▸ Your objective:
Within the entries below, find the portion that opens with the line containing "08 червня 2026, 19:53" and closes with the line containing "الهشاشة الزرقاء: محاولة لقراءة الوضع". Retype that portion exactly and only.

(Dataset items)
────────────────────

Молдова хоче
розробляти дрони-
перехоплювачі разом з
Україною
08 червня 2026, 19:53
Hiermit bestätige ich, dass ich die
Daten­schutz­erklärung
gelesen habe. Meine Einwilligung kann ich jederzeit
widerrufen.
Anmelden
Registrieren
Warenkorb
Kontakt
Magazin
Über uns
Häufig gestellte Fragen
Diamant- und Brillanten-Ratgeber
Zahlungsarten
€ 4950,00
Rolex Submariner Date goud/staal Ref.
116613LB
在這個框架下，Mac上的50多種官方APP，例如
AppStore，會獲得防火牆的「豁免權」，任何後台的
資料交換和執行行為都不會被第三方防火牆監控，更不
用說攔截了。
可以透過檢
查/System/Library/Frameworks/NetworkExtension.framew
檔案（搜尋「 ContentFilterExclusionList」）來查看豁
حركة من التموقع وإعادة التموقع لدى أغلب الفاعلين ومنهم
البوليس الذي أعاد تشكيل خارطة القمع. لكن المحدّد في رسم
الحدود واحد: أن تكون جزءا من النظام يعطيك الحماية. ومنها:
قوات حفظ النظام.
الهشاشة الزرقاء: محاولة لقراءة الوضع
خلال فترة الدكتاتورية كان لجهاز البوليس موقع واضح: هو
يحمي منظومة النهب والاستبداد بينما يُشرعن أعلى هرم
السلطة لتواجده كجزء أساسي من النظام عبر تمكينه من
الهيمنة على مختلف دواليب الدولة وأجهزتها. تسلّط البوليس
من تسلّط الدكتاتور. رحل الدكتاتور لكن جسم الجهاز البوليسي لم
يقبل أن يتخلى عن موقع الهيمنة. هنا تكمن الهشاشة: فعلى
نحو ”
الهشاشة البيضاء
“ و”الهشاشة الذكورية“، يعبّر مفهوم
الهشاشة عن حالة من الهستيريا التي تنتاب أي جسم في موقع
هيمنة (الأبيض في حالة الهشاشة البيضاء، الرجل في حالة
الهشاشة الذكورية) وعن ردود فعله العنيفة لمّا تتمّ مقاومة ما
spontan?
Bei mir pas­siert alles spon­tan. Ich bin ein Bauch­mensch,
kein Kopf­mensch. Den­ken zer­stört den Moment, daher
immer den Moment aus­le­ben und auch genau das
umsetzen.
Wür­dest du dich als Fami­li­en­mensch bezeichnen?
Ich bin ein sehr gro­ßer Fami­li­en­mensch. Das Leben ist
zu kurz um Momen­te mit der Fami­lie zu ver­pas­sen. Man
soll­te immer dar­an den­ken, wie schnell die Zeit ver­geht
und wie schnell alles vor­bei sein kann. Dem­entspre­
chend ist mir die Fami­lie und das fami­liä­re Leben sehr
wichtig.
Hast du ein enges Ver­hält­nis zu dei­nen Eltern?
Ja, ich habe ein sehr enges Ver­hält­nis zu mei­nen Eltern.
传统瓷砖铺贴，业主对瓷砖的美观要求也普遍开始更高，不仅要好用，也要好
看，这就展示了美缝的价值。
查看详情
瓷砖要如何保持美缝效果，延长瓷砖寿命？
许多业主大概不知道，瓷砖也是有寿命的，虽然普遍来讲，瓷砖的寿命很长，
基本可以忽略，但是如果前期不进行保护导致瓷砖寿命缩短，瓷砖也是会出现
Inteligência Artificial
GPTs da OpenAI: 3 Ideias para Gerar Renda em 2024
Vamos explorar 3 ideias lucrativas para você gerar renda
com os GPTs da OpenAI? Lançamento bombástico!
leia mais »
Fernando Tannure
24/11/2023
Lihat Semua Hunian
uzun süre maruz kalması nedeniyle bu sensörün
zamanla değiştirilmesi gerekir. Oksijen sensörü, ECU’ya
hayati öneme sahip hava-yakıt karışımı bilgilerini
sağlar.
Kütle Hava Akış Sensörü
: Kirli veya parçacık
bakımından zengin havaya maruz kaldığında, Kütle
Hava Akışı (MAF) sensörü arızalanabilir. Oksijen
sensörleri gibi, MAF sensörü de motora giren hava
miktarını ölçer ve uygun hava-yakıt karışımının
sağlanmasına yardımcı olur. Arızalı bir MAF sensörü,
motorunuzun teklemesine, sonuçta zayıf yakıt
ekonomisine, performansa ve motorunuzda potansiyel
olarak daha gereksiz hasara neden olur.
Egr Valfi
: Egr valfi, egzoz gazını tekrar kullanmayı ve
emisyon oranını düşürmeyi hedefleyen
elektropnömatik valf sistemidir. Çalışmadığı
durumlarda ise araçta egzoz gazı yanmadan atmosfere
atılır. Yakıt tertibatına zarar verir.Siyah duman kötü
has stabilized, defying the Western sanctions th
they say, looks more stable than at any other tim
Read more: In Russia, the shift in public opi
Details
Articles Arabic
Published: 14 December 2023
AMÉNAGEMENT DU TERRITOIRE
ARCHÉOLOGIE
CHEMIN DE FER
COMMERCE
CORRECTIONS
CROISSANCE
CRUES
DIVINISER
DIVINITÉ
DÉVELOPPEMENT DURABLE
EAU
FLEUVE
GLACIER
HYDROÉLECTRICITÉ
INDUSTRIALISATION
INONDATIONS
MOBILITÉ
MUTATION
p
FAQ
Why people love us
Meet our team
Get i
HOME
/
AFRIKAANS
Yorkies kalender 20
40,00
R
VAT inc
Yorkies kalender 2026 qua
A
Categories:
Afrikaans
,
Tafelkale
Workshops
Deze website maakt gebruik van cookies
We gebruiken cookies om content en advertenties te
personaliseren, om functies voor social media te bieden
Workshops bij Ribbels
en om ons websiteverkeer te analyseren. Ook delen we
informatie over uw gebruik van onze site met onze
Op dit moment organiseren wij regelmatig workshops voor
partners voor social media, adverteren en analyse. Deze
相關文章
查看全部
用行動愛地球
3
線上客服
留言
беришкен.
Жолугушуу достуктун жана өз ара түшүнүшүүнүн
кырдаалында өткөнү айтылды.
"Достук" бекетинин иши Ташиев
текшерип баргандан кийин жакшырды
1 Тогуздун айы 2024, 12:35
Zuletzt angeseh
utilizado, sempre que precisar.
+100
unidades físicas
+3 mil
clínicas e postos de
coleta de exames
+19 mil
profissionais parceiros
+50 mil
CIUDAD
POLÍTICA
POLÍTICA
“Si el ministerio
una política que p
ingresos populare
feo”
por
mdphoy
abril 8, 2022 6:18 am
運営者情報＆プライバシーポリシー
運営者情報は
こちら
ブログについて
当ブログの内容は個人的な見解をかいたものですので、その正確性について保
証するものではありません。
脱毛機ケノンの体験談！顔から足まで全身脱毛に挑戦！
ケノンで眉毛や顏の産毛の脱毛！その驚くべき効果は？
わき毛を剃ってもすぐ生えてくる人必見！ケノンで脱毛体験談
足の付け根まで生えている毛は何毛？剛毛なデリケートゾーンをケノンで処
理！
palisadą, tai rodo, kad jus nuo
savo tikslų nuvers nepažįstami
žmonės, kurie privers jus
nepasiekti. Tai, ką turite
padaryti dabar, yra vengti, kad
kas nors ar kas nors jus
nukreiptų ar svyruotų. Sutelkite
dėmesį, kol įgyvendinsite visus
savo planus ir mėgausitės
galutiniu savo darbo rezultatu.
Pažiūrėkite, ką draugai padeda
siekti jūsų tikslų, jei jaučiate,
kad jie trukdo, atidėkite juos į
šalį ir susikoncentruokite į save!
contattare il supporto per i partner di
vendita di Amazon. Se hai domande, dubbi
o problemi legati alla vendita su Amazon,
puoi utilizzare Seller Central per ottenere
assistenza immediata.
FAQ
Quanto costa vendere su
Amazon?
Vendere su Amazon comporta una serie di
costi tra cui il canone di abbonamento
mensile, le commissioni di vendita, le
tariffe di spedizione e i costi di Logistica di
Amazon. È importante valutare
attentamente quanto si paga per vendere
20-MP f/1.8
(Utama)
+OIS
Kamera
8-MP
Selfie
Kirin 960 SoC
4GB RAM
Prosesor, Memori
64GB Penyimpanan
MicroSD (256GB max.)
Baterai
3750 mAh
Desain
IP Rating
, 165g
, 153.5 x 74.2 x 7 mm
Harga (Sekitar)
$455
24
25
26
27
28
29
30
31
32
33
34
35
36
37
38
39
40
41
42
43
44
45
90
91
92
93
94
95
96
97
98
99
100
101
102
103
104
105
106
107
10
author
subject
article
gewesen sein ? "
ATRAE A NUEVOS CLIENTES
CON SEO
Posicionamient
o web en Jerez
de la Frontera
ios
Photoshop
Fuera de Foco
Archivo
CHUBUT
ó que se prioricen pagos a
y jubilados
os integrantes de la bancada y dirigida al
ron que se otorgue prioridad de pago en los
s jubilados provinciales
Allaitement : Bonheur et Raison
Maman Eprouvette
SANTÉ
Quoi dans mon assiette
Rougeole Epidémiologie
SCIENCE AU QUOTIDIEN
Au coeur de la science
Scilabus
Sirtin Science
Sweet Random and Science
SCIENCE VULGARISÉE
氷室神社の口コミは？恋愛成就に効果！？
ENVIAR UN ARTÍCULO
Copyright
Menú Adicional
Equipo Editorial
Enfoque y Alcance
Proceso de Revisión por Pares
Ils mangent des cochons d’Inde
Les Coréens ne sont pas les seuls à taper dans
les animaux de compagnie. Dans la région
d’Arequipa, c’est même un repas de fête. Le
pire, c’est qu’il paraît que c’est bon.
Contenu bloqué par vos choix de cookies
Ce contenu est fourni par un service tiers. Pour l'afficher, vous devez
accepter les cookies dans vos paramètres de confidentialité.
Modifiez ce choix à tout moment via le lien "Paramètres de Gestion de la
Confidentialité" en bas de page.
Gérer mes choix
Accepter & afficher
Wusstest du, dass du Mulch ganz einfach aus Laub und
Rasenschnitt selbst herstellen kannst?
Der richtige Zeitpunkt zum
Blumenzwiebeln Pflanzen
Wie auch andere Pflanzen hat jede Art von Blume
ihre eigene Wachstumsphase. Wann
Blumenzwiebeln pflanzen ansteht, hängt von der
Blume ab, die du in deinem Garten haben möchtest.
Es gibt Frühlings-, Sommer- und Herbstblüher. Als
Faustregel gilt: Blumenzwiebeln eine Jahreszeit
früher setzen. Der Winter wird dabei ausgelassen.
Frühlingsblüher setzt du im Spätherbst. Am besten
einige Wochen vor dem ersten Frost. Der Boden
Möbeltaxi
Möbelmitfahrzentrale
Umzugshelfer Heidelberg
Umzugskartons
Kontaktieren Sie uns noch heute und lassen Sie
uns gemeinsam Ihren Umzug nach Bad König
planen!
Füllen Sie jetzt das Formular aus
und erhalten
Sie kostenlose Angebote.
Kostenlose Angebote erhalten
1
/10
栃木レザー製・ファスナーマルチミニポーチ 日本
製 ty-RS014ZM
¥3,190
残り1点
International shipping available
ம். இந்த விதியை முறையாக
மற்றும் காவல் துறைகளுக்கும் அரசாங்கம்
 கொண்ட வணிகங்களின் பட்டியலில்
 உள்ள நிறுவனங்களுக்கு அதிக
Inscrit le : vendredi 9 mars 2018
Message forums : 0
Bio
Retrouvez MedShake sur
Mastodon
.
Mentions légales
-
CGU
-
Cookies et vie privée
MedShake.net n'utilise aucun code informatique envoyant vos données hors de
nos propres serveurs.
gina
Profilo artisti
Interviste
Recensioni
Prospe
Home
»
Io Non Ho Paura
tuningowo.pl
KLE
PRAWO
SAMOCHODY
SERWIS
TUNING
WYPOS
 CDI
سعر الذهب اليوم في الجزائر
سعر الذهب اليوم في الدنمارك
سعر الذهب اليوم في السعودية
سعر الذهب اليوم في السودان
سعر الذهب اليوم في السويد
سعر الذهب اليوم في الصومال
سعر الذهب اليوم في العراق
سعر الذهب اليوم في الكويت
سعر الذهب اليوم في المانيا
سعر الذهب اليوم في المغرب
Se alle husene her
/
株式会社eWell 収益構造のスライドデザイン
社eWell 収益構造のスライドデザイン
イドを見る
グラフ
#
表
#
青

────────────────────

▸ Result:
08 червня 2026, 19:53
Hiermit bestätige ich, dass ich die
Daten­schutz­erklärung
gelesen habe. Meine Einwilligung kann ich jederzeit
widerrufen.
Anmelden
Registrieren
Warenkorb
Kontakt
Magazin
Über uns
Häufig gestellte Fragen
Diamant- und Brillanten-Ratgeber
Zahlungsarten
€ 4950,00
Rolex Submariner Date goud/staal Ref.
116613LB
在這個框架下，Mac上的50多種官方APP，例如
AppStore，會獲得防火牆的「豁免權」，任何後台的
資料交換和執行行為都不會被第三方防火牆監控，更不
用說攔截了。
可以透過檢
查/System/Library/Frameworks/NetworkExtension.framew
檔案（搜尋「 ContentFilterExclusionList」）來查看豁
حركة من التموقع وإعادة التموقع لدى أغلب الفاعلين ومنهم
البوليس الذي أعاد تشكيل خارطة القمع. لكن المحدّد في رسم
الحدود واحد: أن تكون جزءا من النظام يعطيك الحماية. ومنها:
قوات حفظ النظام.
الهشاشة الزرقاء: محاولة لقراءة الوضع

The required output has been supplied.